Of all the U.S. presidents since 1959, Pres. Castro said Jimmy Carter (1977-1981) ordered no hit, and that he had no knowledge of former president Bill Clinton (1993-2001) ever having given a green light for a Castro assassination bid.

Pres. Castro’s recollections come a week after he insisted, in an essay titled “They will never have Cuba,” that Cuba would keep making and importing weaponry to stave off a U.S. invasion.

Fidel Castro, who took power in Cuba in January 1959, is still on the mend from major intestinal surgery last year.

He will turn 81 on Aug. 13, and has not appeared in public since his July 26 operation for intestinal trouble. His brother Raul Castro, 76, took the helm of the country last July 31.

Cuba does not reveal much detail about Fidel Castro’s health, citing national security concerns.

Fidel Castro has revealed, however, that he had been “between life and death” when he handed power to his brother Raul.

“For many years I was able to survive, by chance, the empire’s killing machine,” he wrote in another editorial in Granma, referring to the U.S. government.

“Soon it will be a year since I fell sick and, when I was between life and death, expressed in the Proclamation of July 31, 2006: ‘I do not have the slightest doubt that our people and our revolution will fight until the last drop of blood,” Pres.

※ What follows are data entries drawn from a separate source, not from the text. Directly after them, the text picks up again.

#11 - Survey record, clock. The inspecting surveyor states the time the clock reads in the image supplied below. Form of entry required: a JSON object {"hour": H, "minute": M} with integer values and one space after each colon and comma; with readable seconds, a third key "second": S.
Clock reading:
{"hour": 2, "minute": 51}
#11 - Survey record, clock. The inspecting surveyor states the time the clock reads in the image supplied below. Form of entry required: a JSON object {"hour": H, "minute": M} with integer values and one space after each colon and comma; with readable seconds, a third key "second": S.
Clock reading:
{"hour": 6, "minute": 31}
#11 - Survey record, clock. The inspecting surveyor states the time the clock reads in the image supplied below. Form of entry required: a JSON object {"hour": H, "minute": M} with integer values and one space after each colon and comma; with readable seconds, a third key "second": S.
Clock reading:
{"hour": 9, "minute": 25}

Castro wrote.

His close ally Bolivian President Evo Morales said in a recent interview published in Chile that Fidel Castro underwent at least 10 surgeries since taking ill.

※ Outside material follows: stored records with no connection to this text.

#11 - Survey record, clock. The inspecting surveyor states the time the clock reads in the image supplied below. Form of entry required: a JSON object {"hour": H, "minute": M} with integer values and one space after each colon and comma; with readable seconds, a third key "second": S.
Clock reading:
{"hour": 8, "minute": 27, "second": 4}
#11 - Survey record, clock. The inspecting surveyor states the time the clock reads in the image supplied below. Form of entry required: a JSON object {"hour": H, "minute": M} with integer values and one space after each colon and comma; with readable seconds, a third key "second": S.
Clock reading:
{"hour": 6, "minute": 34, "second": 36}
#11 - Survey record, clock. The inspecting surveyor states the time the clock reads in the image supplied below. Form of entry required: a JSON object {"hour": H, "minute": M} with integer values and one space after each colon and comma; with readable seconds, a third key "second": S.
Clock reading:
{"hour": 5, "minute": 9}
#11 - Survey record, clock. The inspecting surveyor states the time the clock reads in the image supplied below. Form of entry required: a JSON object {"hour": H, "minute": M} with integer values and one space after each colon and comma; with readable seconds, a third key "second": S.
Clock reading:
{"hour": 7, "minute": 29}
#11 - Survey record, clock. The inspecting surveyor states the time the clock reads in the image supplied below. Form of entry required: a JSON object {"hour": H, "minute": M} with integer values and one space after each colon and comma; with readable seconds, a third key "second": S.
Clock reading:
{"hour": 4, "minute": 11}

Pres. Castro has appeared in official video and still images, first in a bathrobe and then in a track suit, appearing lately to have regained some of the weight he lost after intestinal surgery.

Since March 29, Fidel Castro has written more than 20 policy articles in Granma and other official government publications, including articles on global warming, ethanol, and U.S. imperialism.

Cuba—targeted by U.S. efforts to isolate it economically and diplomatically—said a European Union call for dialogue was a step in the right direction. But it also demanded the EU give up once and for all the idea of re-imposing sanctions against the Americas’ only one-party communist country.